### Exercise aim:
Reproduce the entries below, substituting "Subject at" for every occurrence of "Person at" and leaving everything else unchanged.

#### Provided material ####

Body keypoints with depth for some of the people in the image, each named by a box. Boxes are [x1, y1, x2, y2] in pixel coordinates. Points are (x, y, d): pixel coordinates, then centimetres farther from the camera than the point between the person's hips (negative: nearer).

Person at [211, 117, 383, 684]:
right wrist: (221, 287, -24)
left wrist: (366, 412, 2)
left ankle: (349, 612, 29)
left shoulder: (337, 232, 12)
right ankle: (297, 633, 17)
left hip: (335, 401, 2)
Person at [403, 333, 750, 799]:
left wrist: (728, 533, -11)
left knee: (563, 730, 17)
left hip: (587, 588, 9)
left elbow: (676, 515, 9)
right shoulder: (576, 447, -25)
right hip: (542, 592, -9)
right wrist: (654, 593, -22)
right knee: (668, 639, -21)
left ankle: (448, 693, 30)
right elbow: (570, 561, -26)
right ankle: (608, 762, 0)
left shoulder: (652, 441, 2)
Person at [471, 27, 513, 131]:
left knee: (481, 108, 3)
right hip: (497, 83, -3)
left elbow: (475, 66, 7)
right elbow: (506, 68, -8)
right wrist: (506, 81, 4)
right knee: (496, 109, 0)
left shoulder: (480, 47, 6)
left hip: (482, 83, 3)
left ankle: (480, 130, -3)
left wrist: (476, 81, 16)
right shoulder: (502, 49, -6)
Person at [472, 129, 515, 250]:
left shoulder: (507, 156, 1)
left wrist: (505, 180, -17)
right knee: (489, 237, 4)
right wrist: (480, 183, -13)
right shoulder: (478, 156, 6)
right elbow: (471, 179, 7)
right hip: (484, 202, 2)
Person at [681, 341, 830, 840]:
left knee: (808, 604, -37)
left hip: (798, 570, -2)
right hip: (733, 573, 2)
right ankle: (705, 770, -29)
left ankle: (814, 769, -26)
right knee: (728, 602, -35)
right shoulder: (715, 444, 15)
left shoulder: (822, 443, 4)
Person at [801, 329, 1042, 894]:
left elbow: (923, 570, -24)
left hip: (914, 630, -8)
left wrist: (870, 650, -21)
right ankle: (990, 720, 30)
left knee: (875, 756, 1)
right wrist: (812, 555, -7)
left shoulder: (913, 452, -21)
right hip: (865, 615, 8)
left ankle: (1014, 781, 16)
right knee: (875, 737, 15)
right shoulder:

####

### Output for this exercise:
Body keypoints with depth for some of the people in the image, each named by a box. Boxes are [x1, y1, x2, y2] in pixel coordinates. Points are (x, y, d): pixel coordinates, then centimetres farther from the camera than the point between the person's hips (negative: nearer).

Subject at [211, 117, 383, 684]:
right wrist: (221, 287, -24)
left wrist: (366, 412, 2)
left ankle: (349, 612, 29)
left shoulder: (337, 232, 12)
right ankle: (297, 633, 17)
left hip: (335, 401, 2)
Subject at [403, 333, 750, 799]:
left wrist: (728, 533, -11)
left knee: (563, 730, 17)
left hip: (587, 588, 9)
left elbow: (676, 515, 9)
right shoulder: (576, 447, -25)
right hip: (542, 592, -9)
right wrist: (654, 593, -22)
right knee: (668, 639, -21)
left ankle: (448, 693, 30)
right elbow: (570, 561, -26)
right ankle: (608, 762, 0)
left shoulder: (652, 441, 2)
Subject at [471, 27, 513, 131]:
left knee: (481, 108, 3)
right hip: (497, 83, -3)
left elbow: (475, 66, 7)
right elbow: (506, 68, -8)
right wrist: (506, 81, 4)
right knee: (496, 109, 0)
left shoulder: (480, 47, 6)
left hip: (482, 83, 3)
left ankle: (480, 130, -3)
left wrist: (476, 81, 16)
right shoulder: (502, 49, -6)
Subject at [472, 129, 515, 250]:
left shoulder: (507, 156, 1)
left wrist: (505, 180, -17)
right knee: (489, 237, 4)
right wrist: (480, 183, -13)
right shoulder: (478, 156, 6)
right elbow: (471, 179, 7)
right hip: (484, 202, 2)
Subject at [681, 341, 830, 840]:
left knee: (808, 604, -37)
left hip: (798, 570, -2)
right hip: (733, 573, 2)
right ankle: (705, 770, -29)
left ankle: (814, 769, -26)
right knee: (728, 602, -35)
right shoulder: (715, 444, 15)
left shoulder: (822, 443, 4)
Subject at [801, 329, 1042, 894]:
left elbow: (923, 570, -24)
left hip: (914, 630, -8)
left wrist: (870, 650, -21)
right ankle: (990, 720, 30)
left knee: (875, 756, 1)
right wrist: (812, 555, -7)
left shoulder: (913, 452, -21)
right hip: (865, 615, 8)
left ankle: (1014, 781, 16)
right knee: (875, 737, 15)
right shoulder:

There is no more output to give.